## Records shown
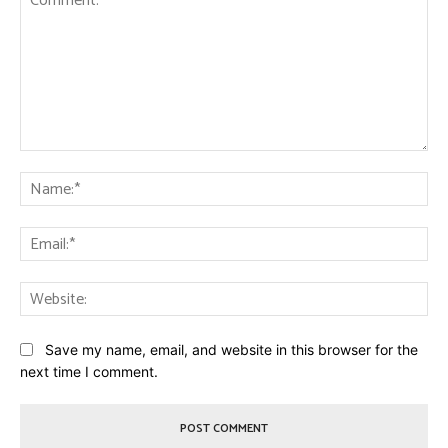
Comment:
Na
Ema
Web
Save my name, email, and website in this browser for the
next time I comment.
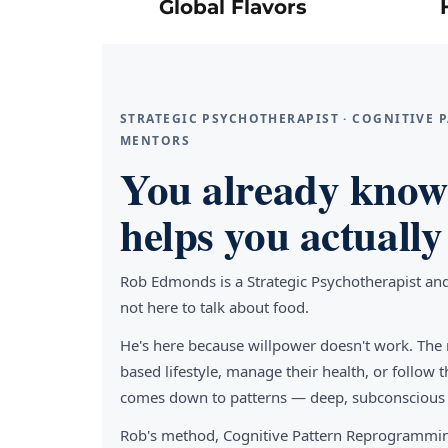
Global Flavors
STRATEGIC PSYCHOTHERAPIST · COGNITIVE
MENTORS
You already know 
helps you actually 
Rob Edmonds is a Strategic Psychotherapist an
not here to talk about food.
He's here because willpower doesn't work. The 
based lifestyle, manage their health, or follo
comes down to patterns — deep, subconscious pa
Rob's method, Cognitive Pattern Reprogrammin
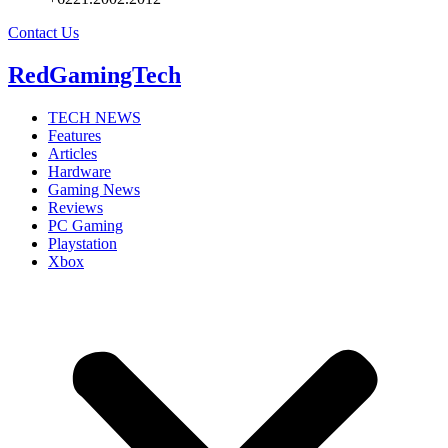
Contact Us
RedGamingTech
TECH NEWS
Features
Articles
Hardware
Gaming News
Reviews
PC Gaming
Playstation
Xbox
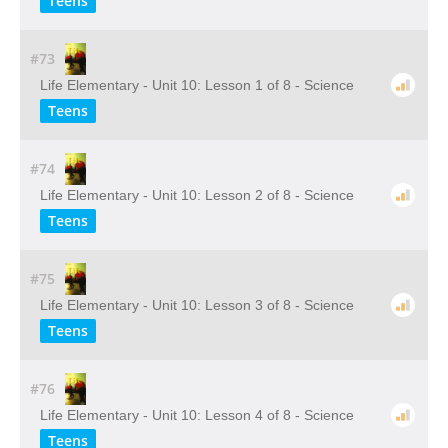
Teens
#73
Life Elementary - Unit 10: Lesson 1 of 8 - Science
Teens
#74
Life Elementary - Unit 10: Lesson 2 of 8 - Science
Teens
#75
Life Elementary - Unit 10: Lesson 3 of 8 - Science
Teens
#76
Life Elementary - Unit 10: Lesson 4 of 8 - Science
Teens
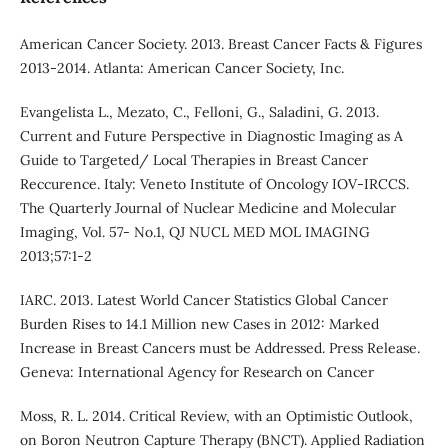
American Cancer Society. 2013. Breast Cancer Facts & Figures
2013-2014. Atlanta: American Cancer Society, Inc.
Evangelista L., Mezato, C., Felloni, G., Saladini, G. 2013.
Current and Future Perspective in Diagnostic Imaging as A
Guide to Targeted/ Local Therapies in Breast Cancer
Reccurence. Italy: Veneto Institute of Oncology IOV-IRCCS.
The Quarterly Journal of Nuclear Medicine and Molecular
Imaging, Vol. 57- No.1, QJ NUCL MED MOL IMAGING
2013;57:1-2
IARC. 2013. Latest World Cancer Statistics Global Cancer
Burden Rises to 14.1 Million new Cases in 2012: Marked
Increase in Breast Cancers must be Addressed. Press Release.
Geneva: International Agency for Research on Cancer
Moss, R. L. 2014. Critical Review, with an Optimistic Outlook,
on Boron Neutron Capture Therapy (BNCT). Applied Radiation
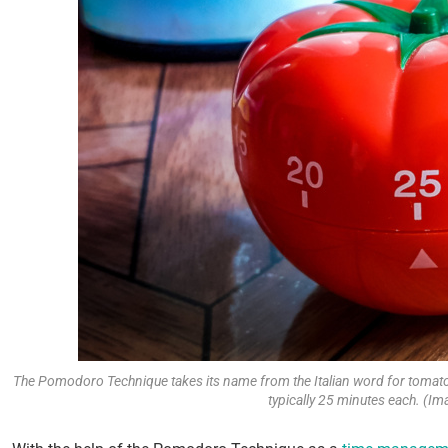
The Pomodoro Technique takes its name from the Italian word for tomato 
typically 25 minutes each. (Im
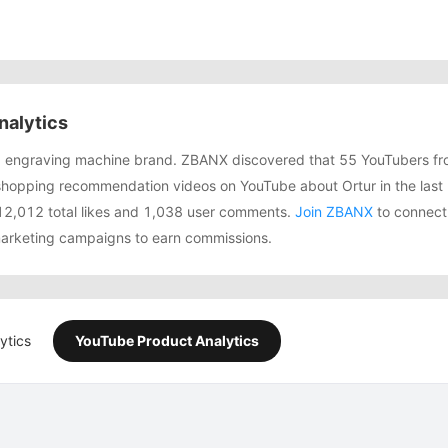
nalytics
ing engraving machine brand. ZBANX discovered that 55 YouTubers f
shopping recommendation videos on YouTube about Ortur in the last
12,012 total likes and 1,038 user comments.
Join ZBANX
to connect 
 marketing campaigns to earn commissions.
ytics
YouTube Product Analytics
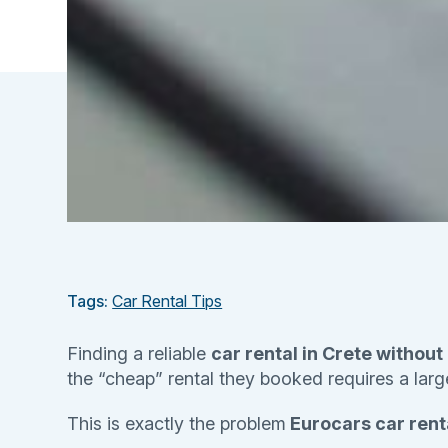
Tags:
Car Rental Tips
Finding a reliable
car rental in Crete without
the “cheap” rental they booked requires a large 
This is exactly the problem
Eurocars car renta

## Problem to work on
From the line containing "Finding a reliable" to the last line above, repeat every line exactly and nothing else.

## Exercise solution
Finding a reliable
car rental in Crete without
the “cheap” rental they booked requires a large 
This is exactly the problem
Eurocars car renta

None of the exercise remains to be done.